The mandolin wind couldn’t change a thing …
CHAPTER 22
ANOTHER LOAD. HASHISH. THREE hundred pounds of Morrocan, gold, light struck pollens pressed into halfa pounds patties slid into the undercarriage of a Volkswagon Bus: before, way way before people stopped to check the undercarriage of every hipped-out trippedout VW bus. And another set of long haired strangers arrived with the load, wide eyed and grateful that Hank would off this load: make them rich. And he could. He would. He would make himself richer too. How much? A dime a pound? A quarter? Are you crazy? We put a couple hundred on this. Gotta be that way boys. Ain’t no other way. Otherwise you find someone else. They twitch, wiggle, yeah, of course, yeah man. It’s kool. We dig, man. A hunskie. Two hunskies. Whatever you say. As long as we get this much, dig? You dig? It’s hashish. Beautiful, blonde, like California sunshine. No problem boys. This is a done deal. Three weeks. No problemo.
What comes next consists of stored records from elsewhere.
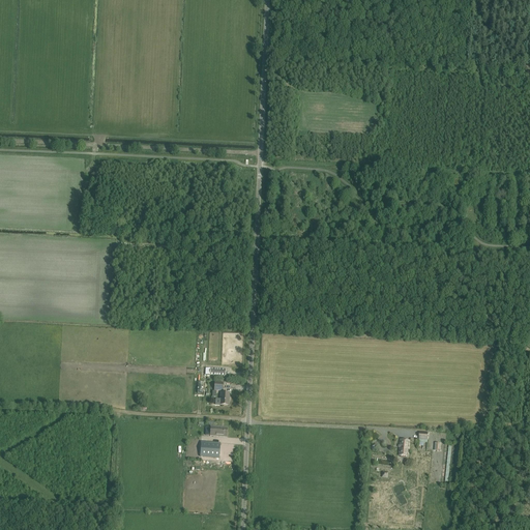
[(223,391),(223,382),(214,382),(214,391),(223,391)]
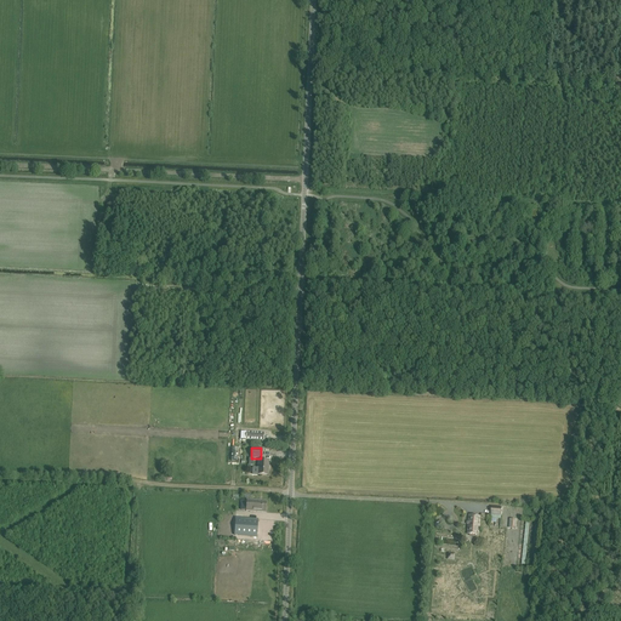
[(268,476),(268,469),(269,461),(258,460),(258,474),(268,476)]
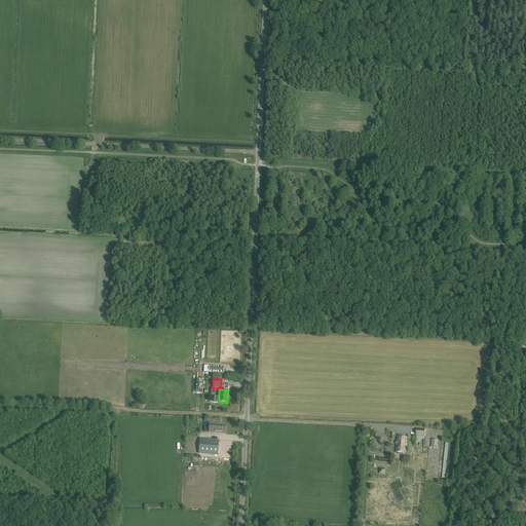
[(209,434),(225,435),(225,424),(209,423),(209,434)]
Maggie loved the smell of hashish in the house: pungent, good, clean. They grammed out the load on the O’haus, checked the weight against the boy’s figures. There it is. Almost three hundred. Not quite. No problemo.
The phone started ringing the day before. Is it there? When can I get some? Front me t
wenty pounds? Will you? Ten? Shit, I can do ten in a heartbeat. Gimme twenty. Shit. Fuck. Okay. I’ll do ten. But you hold me fifty. It’s done already. No shit, Hank. It is. They all said it. They all meant it. Shuck fuck jived it.
After the stash in the closet reduced to personal proportions, Maggie began to think about thought again.
Do you love me …
CHAPTER 23
Santa Cruz, California
AFTER LUCY’S ARREST, GARY MERCHANT had moved north to the slow town of Santa Cruz, leaving behind his oils, palettes, semi-finished canvases. His creative energies focused on discovering medicinal qualities in foods, herbs, and the benefits of vegetarian living. After landing a job in a health food store, his eye for color and composition transferred to shelves of dry goods and the presentation of organic produce grown by independent farmers in the fertile valleys above Monterey Bay. He arranged the red of tomatoes next to the green of bell peppers, then rimmed the green with soft yellow squash that highlighted the orange and yellow of citrus and the subtle hues of fruits: peach, apricot, plum, mango. They all showed off under Gary’s attentive eye. Soon he managed the store, figured out the profit margins, discovered sources of bulk rices and grains and nuts and the need for a wholesaler in the area. He had plenty of energy to invest; what he didn’t have was capital. Not enough. So that’s how it began.